- The paper introduces a Hierarchical Structural Causal Model (HSCM) to capture causal dependencies across group and unit levels, handling unobserved confounders and nonlinear functions.
- It employs a modular approach leveraging CAM for separate estimation of causal structures at multiple hierarchical levels, validated via detailed simulation studies.
- The methodology is applied to agricultural data, providing insights into genotype and environmental interactions influencing maize and winter wheat yields.
Hierarchical Causal Structure Learning: A Detailed Overview
Introduction
Understanding causal relationships in complex hierarchical systems is essential for addressing scientific and practical challenges. The paper "Hierarchical Causal Structure Learning" (2511.20021) presents a methodology for learning causal structures in hierarchical data, which involves variables measured at different levels, such as unit-level within groups. Utilizing a structural causal model (SCM) framework, this approach accounts for unobserved confounders and introduces a method to handle grouped and nested data using nonlinear causal models.
Hierarchical Structural Causal Model (HSCM)
The Hierarchical Structural Causal Model (HSCM) introduced involves a framework to capture causal dependencies across both group-level and unit-level variables. The model structure accommodates unobserved group-level confounders, allowing for a more flexible representation of complex interaction patterns often seen in real-world phenomena.
Figure 1: Example of a DAG corresponding to a HSCM with two observed group-level variables, one unobserved group-level confounder, and three unit-level variables.
The HSCM is formulated using equations that define the relationship between observed group-level variables Z, unobserved group-level confounders U, and observed unit-level variables X. The model assumes additive noise and nonlinear causal functions to ensure identifiability, following practices from existing SCM literature. Extensions to HSCM include consideration for group-specific relationships and additional grouping factors, enhancing the model's applicability across diverse datasets.
Causal Structure Learning
Learning the causal structure in hierarchical models leverages existing methodologies designed for single-level SCMs. The proposed method utilizes the CAM approach to estimate causal relationships at both the group and unit levels separately. This modular approach allows for the reliable detection of causal dependencies, even in the presence of confounding factors.
Figure 2: Computation time for the proposed method in minutes. The colors represent different numbers of groups.
The learning procedure is robust to various extensions, such as unobserved unit-level confounders and group-specific functions. The paper outlines a systematic algorithm for estimating causal structures, detailing each step of the process from preliminary neighborhood selection to significance testing.
Simulation Study
A comprehensive simulation study validates the proposed HSCM framework. Various settings were considered, involving different numbers of groups and unit-level observations. Metrics such as Structural Hamming Distance (SHD) and root mean squared error (RMSE) were used to evaluate the accuracy of the estimated causal structure and functions.
Results from these simulations demonstrate the method's efficacy across varying complexity levels and data sizes, highlighting the importance of sufficient sample sizes for accurate causal inference.
Applications on Maize and Winter Wheat Data
The methodology was applied to real-world agricultural datasets, showcasing its practical utility.

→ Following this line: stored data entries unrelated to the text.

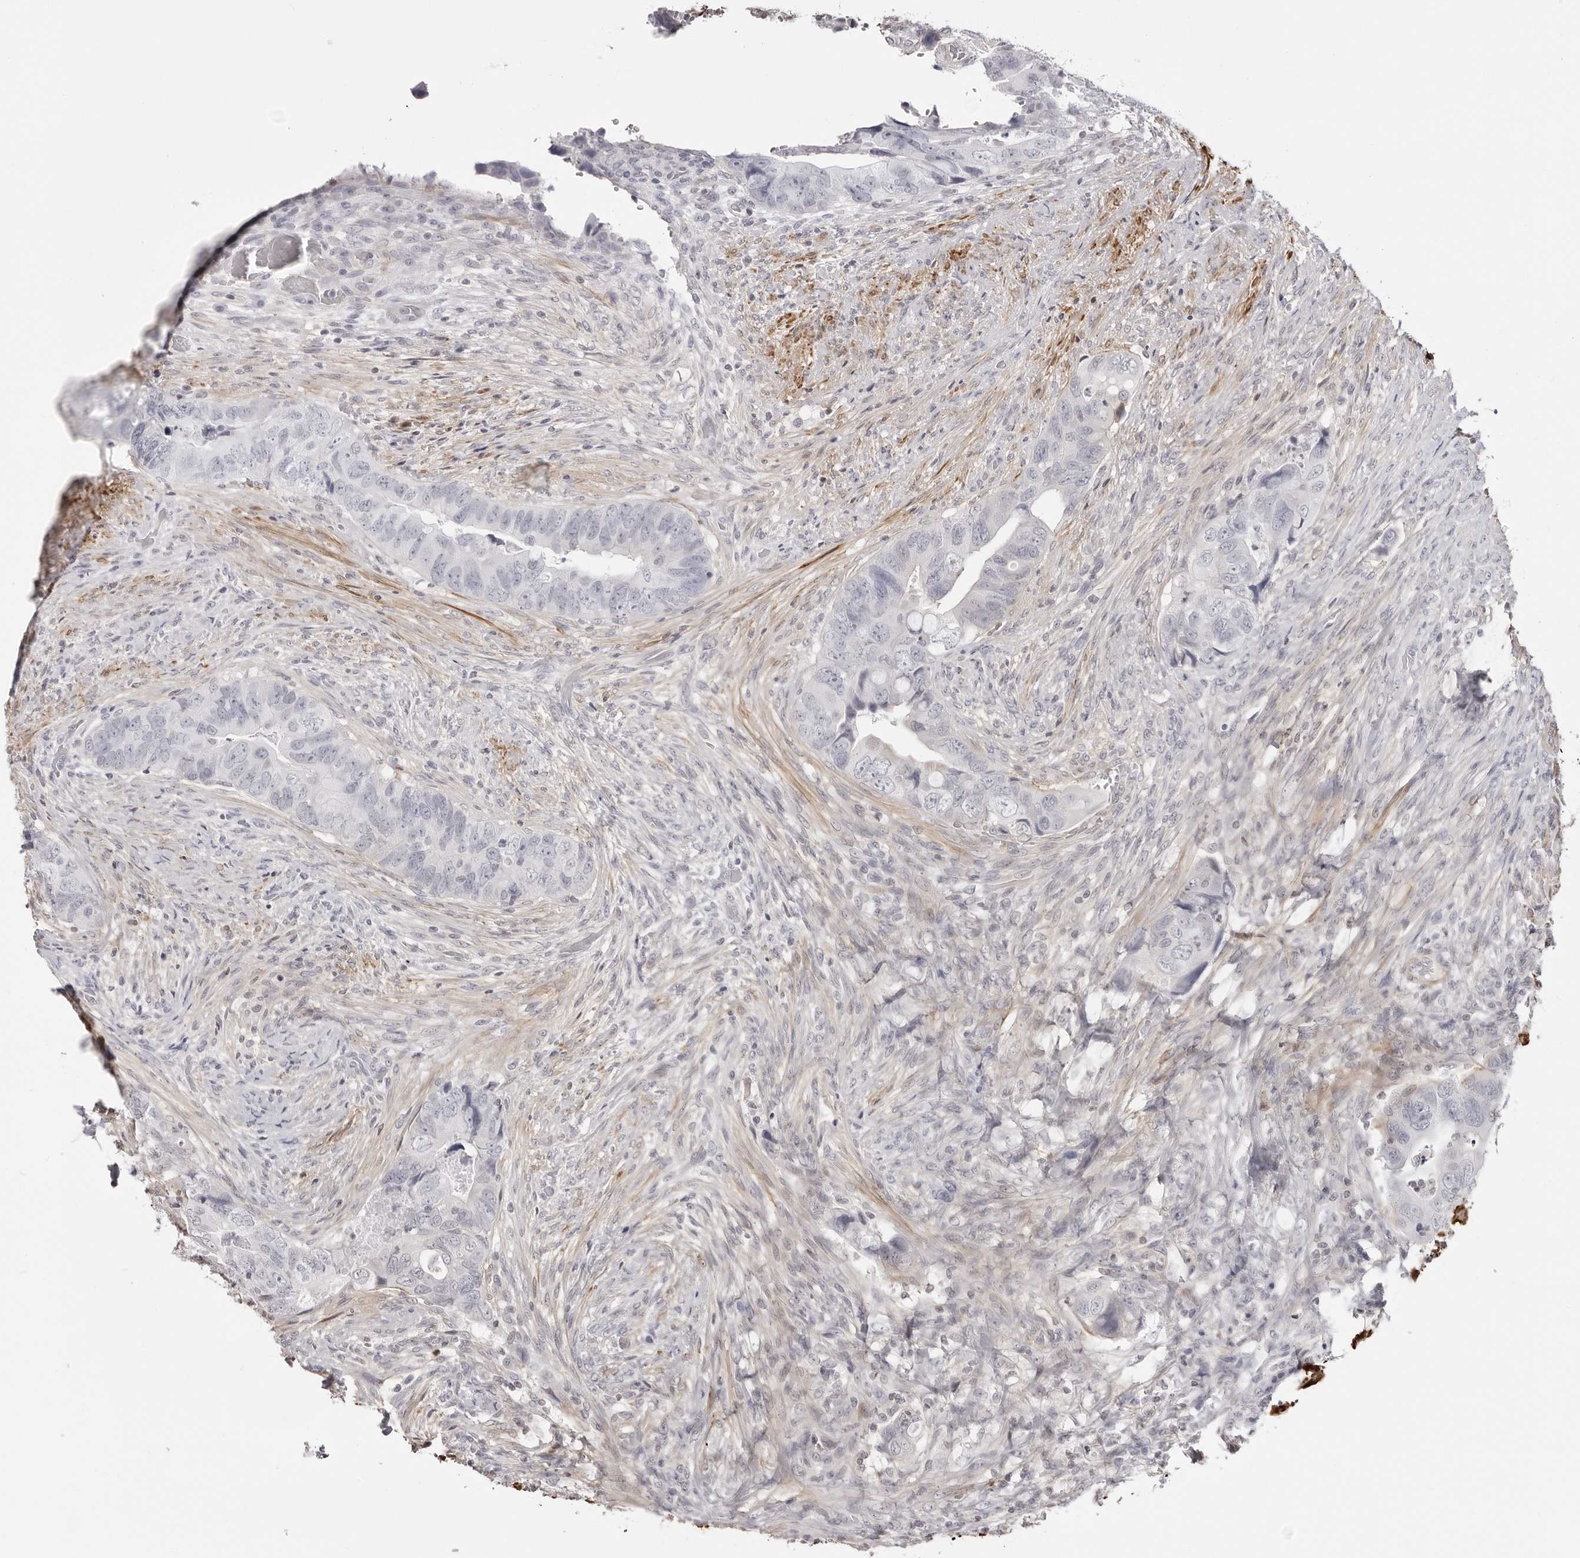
{"staining": {"intensity": "negative", "quantity": "none", "location": "none"}, "tissue": "colorectal cancer", "cell_type": "Tumor cells", "image_type": "cancer", "snomed": [{"axis": "morphology", "description": "Adenocarcinoma, NOS"}, {"axis": "topography", "description": "Rectum"}], "caption": "This is an IHC micrograph of human adenocarcinoma (colorectal). There is no positivity in tumor cells.", "gene": "UNK", "patient": {"sex": "male", "age": 63}}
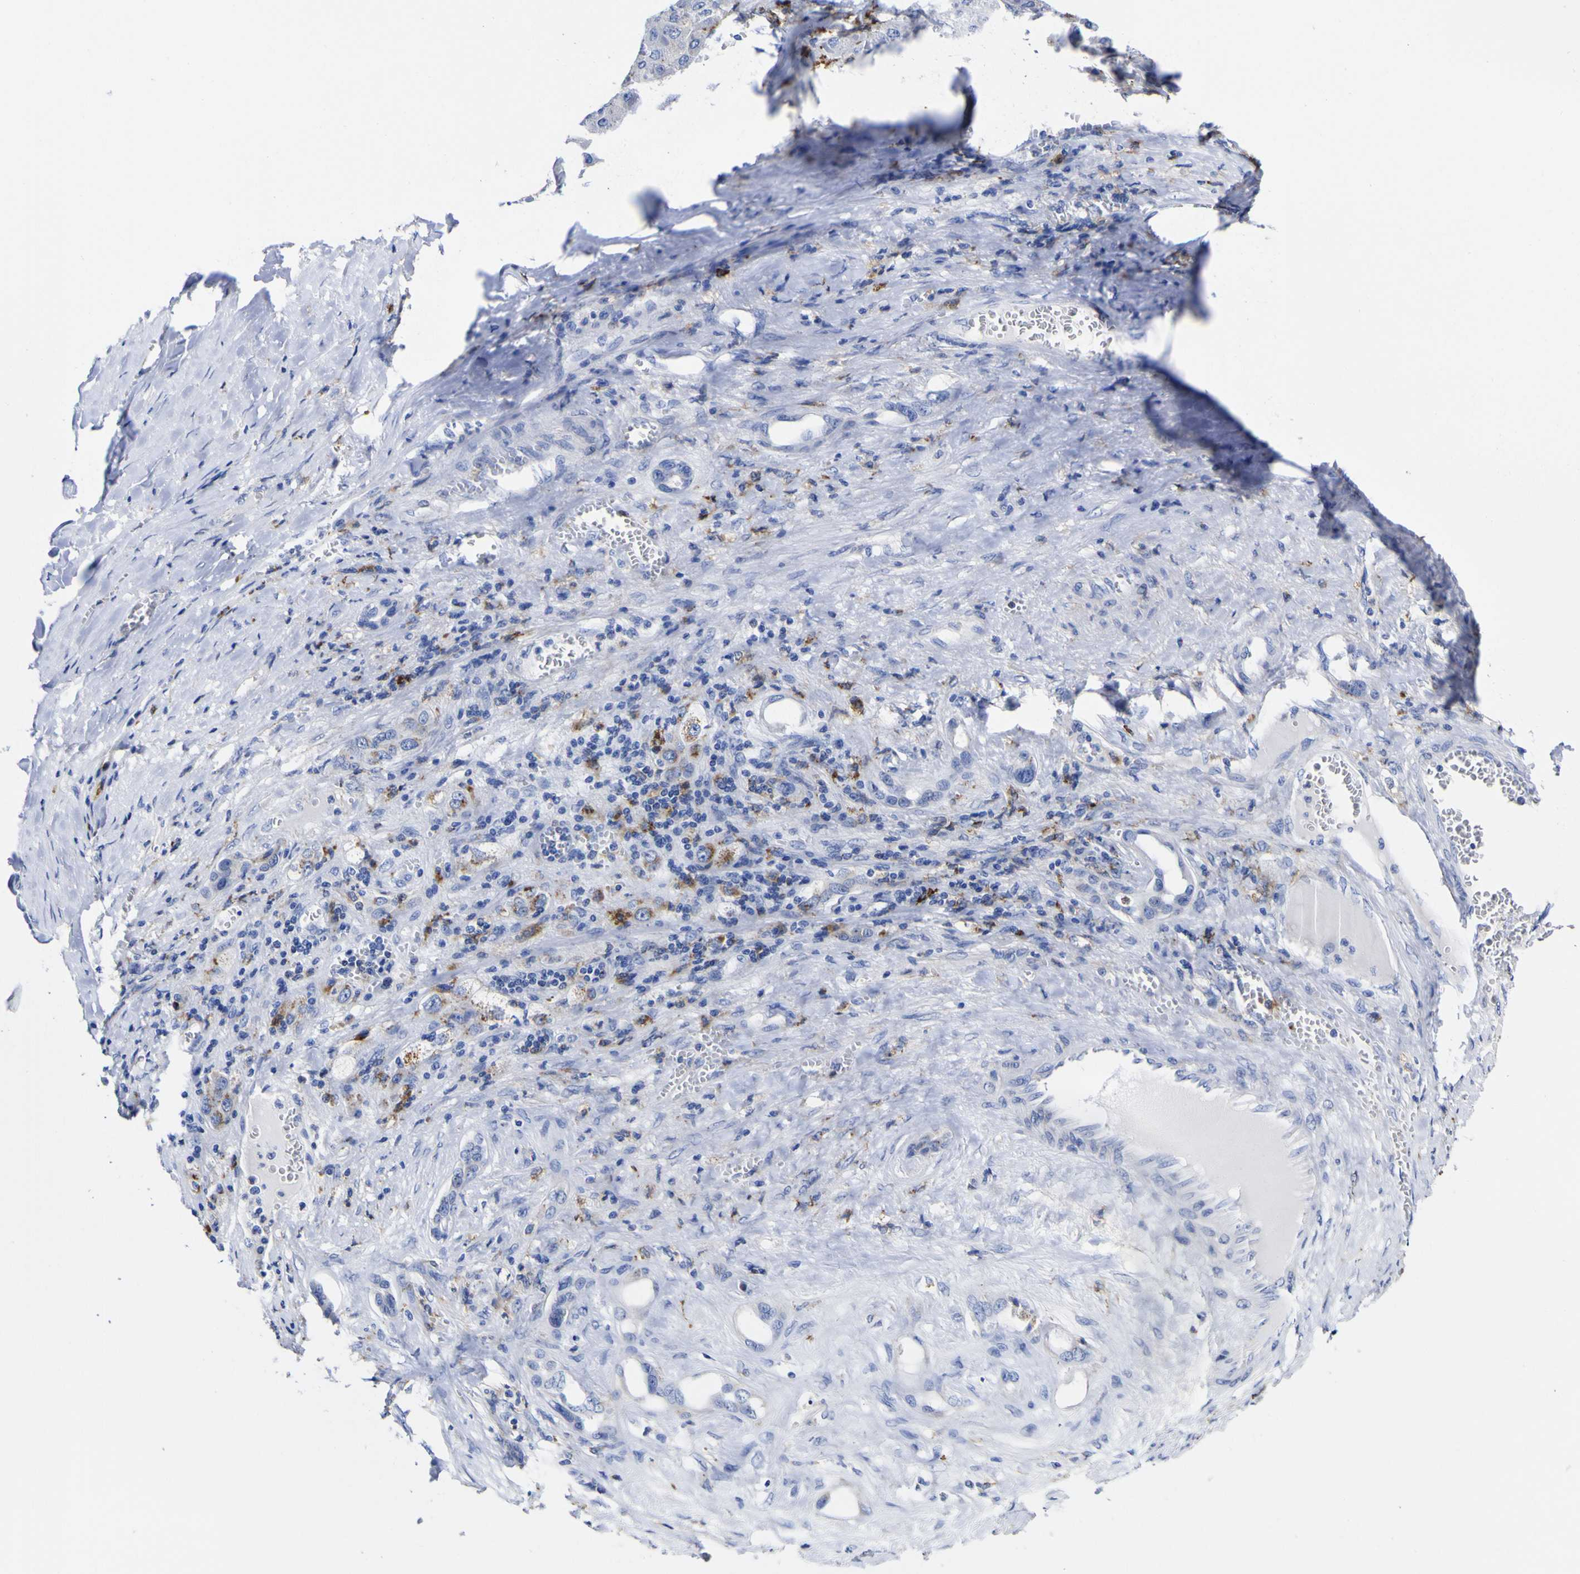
{"staining": {"intensity": "negative", "quantity": "none", "location": "none"}, "tissue": "liver cancer", "cell_type": "Tumor cells", "image_type": "cancer", "snomed": [{"axis": "morphology", "description": "Carcinoma, Hepatocellular, NOS"}, {"axis": "topography", "description": "Liver"}], "caption": "High power microscopy micrograph of an immunohistochemistry image of liver cancer (hepatocellular carcinoma), revealing no significant expression in tumor cells.", "gene": "HLA-DQA1", "patient": {"sex": "female", "age": 73}}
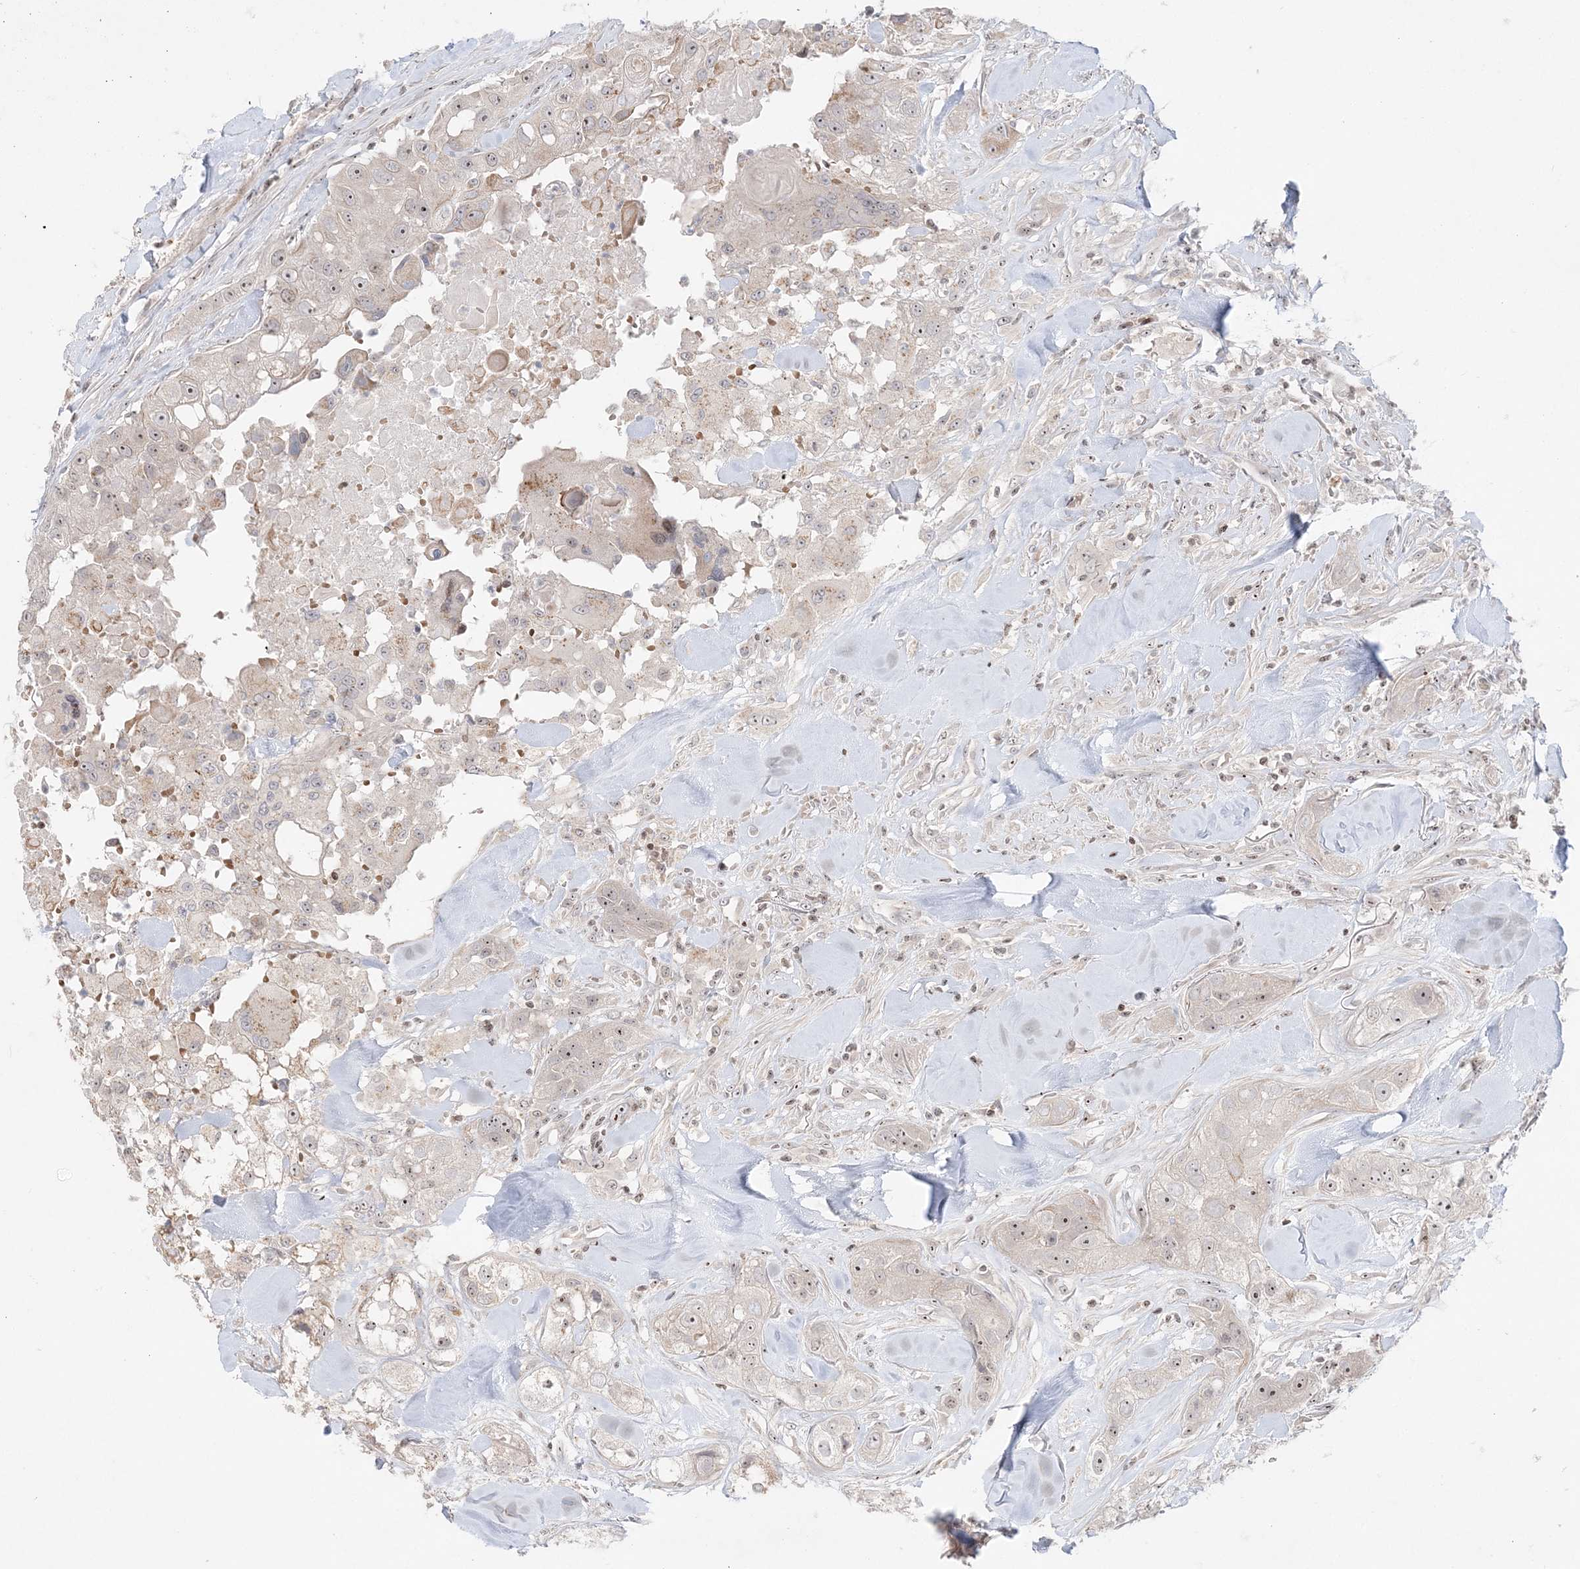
{"staining": {"intensity": "weak", "quantity": ">75%", "location": "nuclear"}, "tissue": "head and neck cancer", "cell_type": "Tumor cells", "image_type": "cancer", "snomed": [{"axis": "morphology", "description": "Normal tissue, NOS"}, {"axis": "morphology", "description": "Squamous cell carcinoma, NOS"}, {"axis": "topography", "description": "Skeletal muscle"}, {"axis": "topography", "description": "Head-Neck"}], "caption": "Head and neck cancer stained for a protein displays weak nuclear positivity in tumor cells. The protein of interest is shown in brown color, while the nuclei are stained blue.", "gene": "SH3BP4", "patient": {"sex": "male", "age": 51}}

The estimated DAGs for maize and winter wheat provided insights into the causal factors influencing yield, demonstrating typical findings in agricultural research concerning genotype and environmental interactions.

Figure 3: Maize DAG
Figure 4: Estimated effect of plant height on yield
In the applications, yield was identified as a trait influenced by several variables, both at the unit and group levels. This aligns with established knowledge in agronomy and emphasizes the model's capability to uncover intricate causal networks within nested data structures.
Conclusion
The "Hierarchical Causal Structure Learning" paper advances causal discovery methodologies by developing a flexible framework to address hierarchical data's complexities. The HSCM model contributes significantly to fields reliant on nested structures, enabling more accurate interpretations of data.
Future research could explore the model's extension to dynamic systems, examine theoretical properties under relaxed assumptions, and assess computational aspects for high-dimensional data. Additionally, applying this methodology to other domains beyond agriculture can substantiate its generalizability and effectiveness in diverse applications.